Fifty-one years on ... and the Dortmund of 2020 are chasing their first Bundesliga title since the Jurgen Klopp era; since 2012 to be precise. They’re currently four points behind reigning champions Bayern Munich. Schalke are well off the pace in sixth spot, but if they can hinder their rivals’ title challenge this afternoon, it’ll make up for an awful lot. Schalke started the season well under new boss David Wagner, formerly of Huddersfield Town and Dortmund reserves, but the enforced break came at a good time for them: they’ve only won once in eight league games since the winter break, a 2-0 victory over Borussia Monchengladbach in January, and were recently battered 5-0 at home by RB Leipzig. Lucien Favre’s black and yellows, by contrast, are on a four-match winning run, though that comes with the obvious caveats and asterisks. The hosts will be the favourites today.

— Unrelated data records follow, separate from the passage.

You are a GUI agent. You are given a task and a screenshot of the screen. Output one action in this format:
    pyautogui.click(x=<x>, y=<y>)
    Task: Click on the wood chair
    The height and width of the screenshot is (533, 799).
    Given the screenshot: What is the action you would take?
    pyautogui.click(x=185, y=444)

And yet Schalke will take heart from their last two visits to the Westfalenstadion. In 2017, they came back from four goals down after 25 minutes to grab an absurd 4-4 draw, while they won 4-2 last season as Dortmund’s title bid spluttered out horribly. On both occasions, Dortmund had men sent off. They haven’t won this fixture since 2015. So despite the strange, sterile, mid-pandemic atmosphere, today’s Revierderby still has the potential to thrill. It’s Der BVB! It’s Die Knappen! It’s one of the biggest rivalries in world football! It is, once again, on!
Kick-off: Too soon, some will undoubtedly say. But they’ll get the ball rolling at 3.30pm in Dortmund, 2.30pm UK time.